Search code examples
cluster-analysisdata-mininggeospatialdbscanelki

Using a Geo Distance Function on ELKI


I am using ELKI to mine some geospatial data (lat,long pairs) and I am quite concerned on using the right data types and algorithms. On the parameterizer of my algorithm, I tried to change the default distance function by a geo function (LngLatDistanceFunction, as I am using x,y data) as bellow:

params.addParameter (DISTANCE_FUNCTION_ID,  geo.LngLatDistanceFunction.class);

However the results are quite surprising: it creates clusters of a repeated point, such as the example bellow:

(2.17199922, 41.38190043, NaN), (2.17199922, 41.38190043, NaN), (2.17199922, 41.38190043, NaN), (2.17199922, 41.38190043, NaN), (2.17199922, 41.38190043, NaN), (2.17199922, 41.38190043, NaN), (2.17199922, 41.38190043, NaN), (2.17199922, 41.38190043, NaN), (2.17199922, 41.38190043, NaN), (2.17199922, 41.38190043, NaN)]

This is an image of this example.

Whether I used a non-geo distance (for instance manhattan):

params.addParameter (DISTANCE_FUNCTION_ID,  geo.minkowski.ManhattanDistanceFunction.class);

,the output is much more reasonable

I wonder if there is something wrong with my code.

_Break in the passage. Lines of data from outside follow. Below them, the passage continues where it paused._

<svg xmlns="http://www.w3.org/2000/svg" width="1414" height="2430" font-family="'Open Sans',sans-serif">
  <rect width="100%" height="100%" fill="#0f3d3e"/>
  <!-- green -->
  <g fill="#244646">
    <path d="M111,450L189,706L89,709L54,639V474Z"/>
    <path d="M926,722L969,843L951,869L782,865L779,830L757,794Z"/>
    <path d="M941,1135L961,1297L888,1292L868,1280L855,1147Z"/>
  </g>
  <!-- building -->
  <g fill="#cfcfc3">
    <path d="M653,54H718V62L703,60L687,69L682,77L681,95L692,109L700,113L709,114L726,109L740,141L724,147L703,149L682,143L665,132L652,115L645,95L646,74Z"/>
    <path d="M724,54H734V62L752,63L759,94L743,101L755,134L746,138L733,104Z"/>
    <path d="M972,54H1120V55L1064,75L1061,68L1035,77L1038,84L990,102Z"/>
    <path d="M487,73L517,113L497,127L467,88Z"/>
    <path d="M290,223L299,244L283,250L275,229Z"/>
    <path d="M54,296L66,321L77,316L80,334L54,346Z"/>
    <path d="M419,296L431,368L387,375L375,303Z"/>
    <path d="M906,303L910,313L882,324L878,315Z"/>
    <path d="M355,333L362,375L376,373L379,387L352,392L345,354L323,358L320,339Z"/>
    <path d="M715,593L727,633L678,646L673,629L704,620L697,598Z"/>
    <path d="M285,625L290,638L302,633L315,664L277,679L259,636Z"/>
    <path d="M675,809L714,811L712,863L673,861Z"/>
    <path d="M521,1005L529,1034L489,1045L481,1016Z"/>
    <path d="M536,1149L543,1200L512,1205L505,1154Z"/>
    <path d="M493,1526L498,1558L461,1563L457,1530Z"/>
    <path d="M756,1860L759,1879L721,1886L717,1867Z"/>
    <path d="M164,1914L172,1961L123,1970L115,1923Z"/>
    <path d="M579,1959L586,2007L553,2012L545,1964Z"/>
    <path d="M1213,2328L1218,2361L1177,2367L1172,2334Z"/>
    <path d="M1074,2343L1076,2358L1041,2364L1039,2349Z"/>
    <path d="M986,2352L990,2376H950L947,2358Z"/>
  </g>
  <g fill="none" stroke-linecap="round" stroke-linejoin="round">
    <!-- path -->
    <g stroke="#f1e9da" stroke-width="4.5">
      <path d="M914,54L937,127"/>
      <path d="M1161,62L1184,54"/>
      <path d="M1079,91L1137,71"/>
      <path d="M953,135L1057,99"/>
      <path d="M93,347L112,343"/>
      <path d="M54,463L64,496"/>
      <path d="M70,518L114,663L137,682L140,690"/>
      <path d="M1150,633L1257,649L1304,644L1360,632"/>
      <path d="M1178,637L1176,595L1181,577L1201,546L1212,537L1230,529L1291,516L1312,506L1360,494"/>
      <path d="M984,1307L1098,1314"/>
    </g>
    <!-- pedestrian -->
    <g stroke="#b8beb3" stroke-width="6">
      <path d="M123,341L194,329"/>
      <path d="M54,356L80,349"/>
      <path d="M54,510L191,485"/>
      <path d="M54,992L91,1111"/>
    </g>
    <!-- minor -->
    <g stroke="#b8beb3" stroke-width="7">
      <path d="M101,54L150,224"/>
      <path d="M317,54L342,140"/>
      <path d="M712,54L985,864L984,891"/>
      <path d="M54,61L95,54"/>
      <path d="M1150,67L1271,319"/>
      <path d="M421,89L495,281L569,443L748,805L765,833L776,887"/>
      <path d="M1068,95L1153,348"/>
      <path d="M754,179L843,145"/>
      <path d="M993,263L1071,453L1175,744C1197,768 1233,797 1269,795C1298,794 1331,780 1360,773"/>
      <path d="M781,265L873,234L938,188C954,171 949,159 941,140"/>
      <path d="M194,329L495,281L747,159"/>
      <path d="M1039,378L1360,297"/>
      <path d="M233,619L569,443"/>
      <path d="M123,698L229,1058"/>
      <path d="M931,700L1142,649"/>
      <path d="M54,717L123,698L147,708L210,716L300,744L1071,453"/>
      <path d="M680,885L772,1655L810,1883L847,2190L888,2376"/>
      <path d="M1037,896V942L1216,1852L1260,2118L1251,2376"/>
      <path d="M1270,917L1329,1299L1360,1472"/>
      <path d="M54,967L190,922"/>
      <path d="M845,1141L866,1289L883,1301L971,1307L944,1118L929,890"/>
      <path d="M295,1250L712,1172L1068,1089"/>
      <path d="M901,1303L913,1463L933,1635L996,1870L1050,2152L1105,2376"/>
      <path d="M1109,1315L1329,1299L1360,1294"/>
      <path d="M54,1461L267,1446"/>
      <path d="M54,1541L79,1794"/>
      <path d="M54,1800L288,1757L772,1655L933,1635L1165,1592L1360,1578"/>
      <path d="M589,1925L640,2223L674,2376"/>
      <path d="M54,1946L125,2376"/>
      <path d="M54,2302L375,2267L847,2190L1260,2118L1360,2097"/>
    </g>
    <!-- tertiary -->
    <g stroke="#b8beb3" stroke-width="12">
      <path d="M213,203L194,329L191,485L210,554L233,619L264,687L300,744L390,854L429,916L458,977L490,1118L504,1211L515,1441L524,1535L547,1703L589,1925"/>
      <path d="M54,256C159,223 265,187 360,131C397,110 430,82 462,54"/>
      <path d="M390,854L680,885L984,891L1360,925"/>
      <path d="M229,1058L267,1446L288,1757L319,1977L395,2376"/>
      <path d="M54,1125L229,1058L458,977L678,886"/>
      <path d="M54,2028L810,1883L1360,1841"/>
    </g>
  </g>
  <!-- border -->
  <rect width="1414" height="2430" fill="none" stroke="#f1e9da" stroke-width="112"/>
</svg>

I am running the algorithm directly on the db, like this:

         Clustering<Model> result = dbscan.run(db); 

And then iterating over the results in a loop, while I construct the convex hulls:

   for (de.lmu.ifi.dbs.elki.data.Cluster<?> cl : result.getAllClusters()) {
               if (!cl.isNoise()){
                     Coordinate[] ptList=new Coordinate[cl.size()];
                        int ct=0;               

                        for (DBIDIter iter = cl.getIDs().iter(); 
                                iter.valid(); iter.advance()) {
                                ptList[ct]=dataMap.get(DBIDUtil.toString(iter));                                                                                                                                            
                                ++ct;                                                                   
                        }       

                        GeoPolygon poly=getBoundaryFromCoordinates(ptList);
                        if (poly.getCoordinates().getGeometryType()==
                        "Polygon"){                                                     
                            out.write(poly.coordinates.toText()+"\n");
                        }                      
               }
            }            

To map each ID to a point, I use a hashmap, that I initialized when reading the database. The reason why I am adding this code, is because I suspect that I may doing something wrong regarding the structures that I am passing/reading to/from the algorithm. I thank you in advance for any comments that could help me to solve this. I find ELKI a very efficient and sophisticated library, but I have trouble to find examples that illustrate simple cases, like mine.


Solution

  • What is your epsilon value?

    Geographic distance is in meters in ELKI (if I recall correctly); Manhattan distance would be in latitude + longitude degrees. For obvious reasons, these live on very different scales, and therefore you need to choose a different epsilon value.

    In your previous questions, you used epsilon=0.008. For geodetic distance, 0.008 meters = 8 millimeter.

    At epsilon = 8 millimeter, I am not surprised if the clusters you get consist only of duplicated coordinates. Any chance that above coordinates do exist multiple times in your data set?